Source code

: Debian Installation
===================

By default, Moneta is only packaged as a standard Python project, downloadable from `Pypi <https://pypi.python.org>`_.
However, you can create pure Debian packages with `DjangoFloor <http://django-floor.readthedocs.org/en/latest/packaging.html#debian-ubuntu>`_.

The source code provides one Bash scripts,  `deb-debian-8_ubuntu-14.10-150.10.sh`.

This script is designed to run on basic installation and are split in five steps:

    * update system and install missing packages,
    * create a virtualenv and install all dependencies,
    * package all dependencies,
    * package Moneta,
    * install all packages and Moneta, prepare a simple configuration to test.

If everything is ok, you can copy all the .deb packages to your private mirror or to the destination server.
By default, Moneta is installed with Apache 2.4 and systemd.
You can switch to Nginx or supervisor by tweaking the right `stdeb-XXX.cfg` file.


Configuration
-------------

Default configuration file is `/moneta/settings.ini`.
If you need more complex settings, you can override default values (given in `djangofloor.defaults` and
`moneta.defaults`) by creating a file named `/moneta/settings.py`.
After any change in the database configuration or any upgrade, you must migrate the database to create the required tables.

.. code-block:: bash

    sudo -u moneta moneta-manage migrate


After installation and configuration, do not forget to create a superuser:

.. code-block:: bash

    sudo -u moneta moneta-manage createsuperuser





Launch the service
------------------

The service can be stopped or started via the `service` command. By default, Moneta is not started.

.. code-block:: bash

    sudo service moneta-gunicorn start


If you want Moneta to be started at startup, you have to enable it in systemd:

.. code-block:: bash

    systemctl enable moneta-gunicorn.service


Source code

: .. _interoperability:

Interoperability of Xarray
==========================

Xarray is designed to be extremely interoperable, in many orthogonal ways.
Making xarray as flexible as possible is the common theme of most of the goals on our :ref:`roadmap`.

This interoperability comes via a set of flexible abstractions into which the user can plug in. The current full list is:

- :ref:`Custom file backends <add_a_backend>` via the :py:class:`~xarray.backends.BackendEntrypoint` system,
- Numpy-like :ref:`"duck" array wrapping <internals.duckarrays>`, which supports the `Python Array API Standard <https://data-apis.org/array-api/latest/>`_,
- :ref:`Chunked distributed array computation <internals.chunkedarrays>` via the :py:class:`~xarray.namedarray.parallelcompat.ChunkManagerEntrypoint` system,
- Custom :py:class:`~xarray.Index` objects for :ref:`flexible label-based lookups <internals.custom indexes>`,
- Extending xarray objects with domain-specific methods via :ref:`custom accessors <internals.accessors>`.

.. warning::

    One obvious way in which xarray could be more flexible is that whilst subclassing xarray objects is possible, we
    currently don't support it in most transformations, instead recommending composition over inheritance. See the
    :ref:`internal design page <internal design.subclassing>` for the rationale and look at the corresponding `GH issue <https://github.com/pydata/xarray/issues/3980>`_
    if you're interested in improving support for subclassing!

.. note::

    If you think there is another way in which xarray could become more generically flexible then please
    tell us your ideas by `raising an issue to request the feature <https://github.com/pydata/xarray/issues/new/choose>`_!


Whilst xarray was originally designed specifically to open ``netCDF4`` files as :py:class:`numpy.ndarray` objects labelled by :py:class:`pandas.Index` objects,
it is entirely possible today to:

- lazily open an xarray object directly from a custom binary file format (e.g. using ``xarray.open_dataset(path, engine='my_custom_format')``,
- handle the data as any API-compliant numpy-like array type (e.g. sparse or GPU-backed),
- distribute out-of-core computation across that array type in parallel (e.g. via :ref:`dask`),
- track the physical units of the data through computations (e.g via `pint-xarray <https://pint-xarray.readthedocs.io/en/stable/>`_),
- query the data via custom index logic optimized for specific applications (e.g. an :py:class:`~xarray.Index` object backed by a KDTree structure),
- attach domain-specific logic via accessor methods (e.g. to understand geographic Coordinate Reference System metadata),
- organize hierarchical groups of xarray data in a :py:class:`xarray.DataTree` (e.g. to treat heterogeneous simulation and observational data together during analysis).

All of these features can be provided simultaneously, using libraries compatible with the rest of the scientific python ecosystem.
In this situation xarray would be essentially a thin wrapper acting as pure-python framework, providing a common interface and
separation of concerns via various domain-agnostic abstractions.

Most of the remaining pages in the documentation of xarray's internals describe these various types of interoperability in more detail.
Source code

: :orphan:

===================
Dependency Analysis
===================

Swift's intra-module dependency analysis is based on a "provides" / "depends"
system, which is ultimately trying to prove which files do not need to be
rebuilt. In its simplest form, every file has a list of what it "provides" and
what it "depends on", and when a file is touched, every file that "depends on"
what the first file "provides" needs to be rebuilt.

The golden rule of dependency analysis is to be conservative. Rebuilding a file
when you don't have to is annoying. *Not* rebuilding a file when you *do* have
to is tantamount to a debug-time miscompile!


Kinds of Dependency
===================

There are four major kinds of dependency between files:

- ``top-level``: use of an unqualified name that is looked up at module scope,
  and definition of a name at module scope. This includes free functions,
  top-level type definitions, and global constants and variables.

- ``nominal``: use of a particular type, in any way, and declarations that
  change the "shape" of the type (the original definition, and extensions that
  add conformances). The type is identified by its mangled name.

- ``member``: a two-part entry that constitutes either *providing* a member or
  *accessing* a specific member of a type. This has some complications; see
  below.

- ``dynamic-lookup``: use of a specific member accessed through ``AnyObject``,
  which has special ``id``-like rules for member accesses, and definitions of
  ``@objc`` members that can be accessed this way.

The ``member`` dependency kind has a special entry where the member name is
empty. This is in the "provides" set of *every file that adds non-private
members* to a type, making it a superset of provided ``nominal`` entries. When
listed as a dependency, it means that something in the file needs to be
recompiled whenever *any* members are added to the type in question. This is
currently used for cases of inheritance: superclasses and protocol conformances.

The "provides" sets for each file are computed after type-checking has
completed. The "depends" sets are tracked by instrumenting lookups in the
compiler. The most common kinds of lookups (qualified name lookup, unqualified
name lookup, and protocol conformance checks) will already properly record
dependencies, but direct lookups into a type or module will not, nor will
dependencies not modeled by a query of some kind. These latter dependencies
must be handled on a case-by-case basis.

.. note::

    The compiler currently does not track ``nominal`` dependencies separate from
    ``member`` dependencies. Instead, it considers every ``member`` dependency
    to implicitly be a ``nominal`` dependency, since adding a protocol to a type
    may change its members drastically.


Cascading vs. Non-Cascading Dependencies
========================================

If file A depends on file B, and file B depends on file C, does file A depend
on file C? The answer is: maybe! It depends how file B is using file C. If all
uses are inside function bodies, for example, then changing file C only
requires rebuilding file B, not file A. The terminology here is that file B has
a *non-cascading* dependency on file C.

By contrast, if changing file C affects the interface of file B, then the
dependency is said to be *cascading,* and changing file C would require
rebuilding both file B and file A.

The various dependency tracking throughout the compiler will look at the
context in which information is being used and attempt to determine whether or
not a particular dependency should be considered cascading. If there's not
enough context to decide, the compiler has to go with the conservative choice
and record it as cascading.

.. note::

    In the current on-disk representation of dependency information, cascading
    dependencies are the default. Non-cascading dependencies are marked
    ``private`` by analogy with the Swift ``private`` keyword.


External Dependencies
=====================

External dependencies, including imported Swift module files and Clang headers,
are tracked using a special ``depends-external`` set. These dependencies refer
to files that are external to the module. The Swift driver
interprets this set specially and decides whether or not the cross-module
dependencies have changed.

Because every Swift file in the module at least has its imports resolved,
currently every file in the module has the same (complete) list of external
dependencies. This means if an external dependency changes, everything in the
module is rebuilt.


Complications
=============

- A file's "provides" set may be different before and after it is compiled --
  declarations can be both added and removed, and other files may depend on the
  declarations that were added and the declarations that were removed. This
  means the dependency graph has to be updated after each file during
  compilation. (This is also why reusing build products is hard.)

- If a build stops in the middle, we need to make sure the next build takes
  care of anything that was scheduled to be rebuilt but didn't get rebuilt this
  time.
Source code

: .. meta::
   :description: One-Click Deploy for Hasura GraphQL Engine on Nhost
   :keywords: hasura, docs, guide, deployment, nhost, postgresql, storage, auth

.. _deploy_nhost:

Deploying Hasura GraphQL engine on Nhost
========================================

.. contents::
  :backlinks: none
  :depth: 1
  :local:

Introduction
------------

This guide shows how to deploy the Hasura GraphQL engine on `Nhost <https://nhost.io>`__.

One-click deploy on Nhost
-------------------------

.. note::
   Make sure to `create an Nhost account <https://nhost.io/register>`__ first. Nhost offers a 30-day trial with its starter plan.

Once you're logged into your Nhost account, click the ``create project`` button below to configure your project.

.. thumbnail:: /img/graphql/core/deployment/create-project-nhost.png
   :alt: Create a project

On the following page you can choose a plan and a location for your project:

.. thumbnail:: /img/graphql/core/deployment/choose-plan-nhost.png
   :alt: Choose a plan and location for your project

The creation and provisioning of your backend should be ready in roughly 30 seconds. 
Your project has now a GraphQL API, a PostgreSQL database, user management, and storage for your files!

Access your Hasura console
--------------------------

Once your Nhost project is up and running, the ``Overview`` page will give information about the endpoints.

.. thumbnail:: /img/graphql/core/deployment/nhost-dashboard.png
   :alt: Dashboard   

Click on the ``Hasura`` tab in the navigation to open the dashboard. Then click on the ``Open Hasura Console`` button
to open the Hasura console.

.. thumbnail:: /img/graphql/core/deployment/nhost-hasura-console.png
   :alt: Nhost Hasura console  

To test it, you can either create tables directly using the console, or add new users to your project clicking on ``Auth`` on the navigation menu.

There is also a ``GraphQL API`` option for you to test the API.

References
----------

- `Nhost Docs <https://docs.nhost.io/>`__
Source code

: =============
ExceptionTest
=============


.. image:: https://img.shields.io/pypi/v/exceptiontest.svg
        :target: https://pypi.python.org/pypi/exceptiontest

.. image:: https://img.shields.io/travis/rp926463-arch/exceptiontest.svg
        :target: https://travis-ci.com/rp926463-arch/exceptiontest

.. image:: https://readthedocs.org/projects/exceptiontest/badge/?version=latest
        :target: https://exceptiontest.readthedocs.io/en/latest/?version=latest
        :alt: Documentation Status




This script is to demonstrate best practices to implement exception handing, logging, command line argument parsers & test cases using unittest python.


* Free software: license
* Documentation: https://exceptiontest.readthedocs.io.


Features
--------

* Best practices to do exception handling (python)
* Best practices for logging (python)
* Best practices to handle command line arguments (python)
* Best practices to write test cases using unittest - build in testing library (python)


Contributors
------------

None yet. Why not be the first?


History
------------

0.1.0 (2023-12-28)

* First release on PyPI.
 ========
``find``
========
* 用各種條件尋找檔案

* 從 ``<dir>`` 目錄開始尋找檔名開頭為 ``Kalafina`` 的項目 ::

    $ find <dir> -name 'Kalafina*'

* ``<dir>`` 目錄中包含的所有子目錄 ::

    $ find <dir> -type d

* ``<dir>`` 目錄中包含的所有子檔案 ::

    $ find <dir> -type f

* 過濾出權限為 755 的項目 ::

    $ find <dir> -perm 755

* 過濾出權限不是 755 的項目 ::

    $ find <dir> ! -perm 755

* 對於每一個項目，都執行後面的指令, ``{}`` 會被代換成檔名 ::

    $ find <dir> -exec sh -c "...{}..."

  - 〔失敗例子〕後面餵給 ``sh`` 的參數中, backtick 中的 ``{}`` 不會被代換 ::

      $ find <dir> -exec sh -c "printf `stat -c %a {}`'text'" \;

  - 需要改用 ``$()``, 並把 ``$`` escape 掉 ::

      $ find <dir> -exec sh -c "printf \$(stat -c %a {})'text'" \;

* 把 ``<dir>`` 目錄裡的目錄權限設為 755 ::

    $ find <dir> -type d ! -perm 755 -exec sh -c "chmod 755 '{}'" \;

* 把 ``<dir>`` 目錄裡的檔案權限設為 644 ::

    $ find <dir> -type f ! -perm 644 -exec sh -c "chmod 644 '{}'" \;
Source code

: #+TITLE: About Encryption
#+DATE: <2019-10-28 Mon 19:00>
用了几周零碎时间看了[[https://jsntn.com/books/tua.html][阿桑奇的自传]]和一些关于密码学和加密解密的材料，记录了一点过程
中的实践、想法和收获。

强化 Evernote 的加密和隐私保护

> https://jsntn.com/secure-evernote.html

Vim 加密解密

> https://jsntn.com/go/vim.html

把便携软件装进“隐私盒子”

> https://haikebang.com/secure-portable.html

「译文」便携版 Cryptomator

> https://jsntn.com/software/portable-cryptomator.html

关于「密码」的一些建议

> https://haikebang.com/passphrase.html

• **Activity**
Tally the lines in the records that contain "provided", then give only the tally.

• **Response area**
2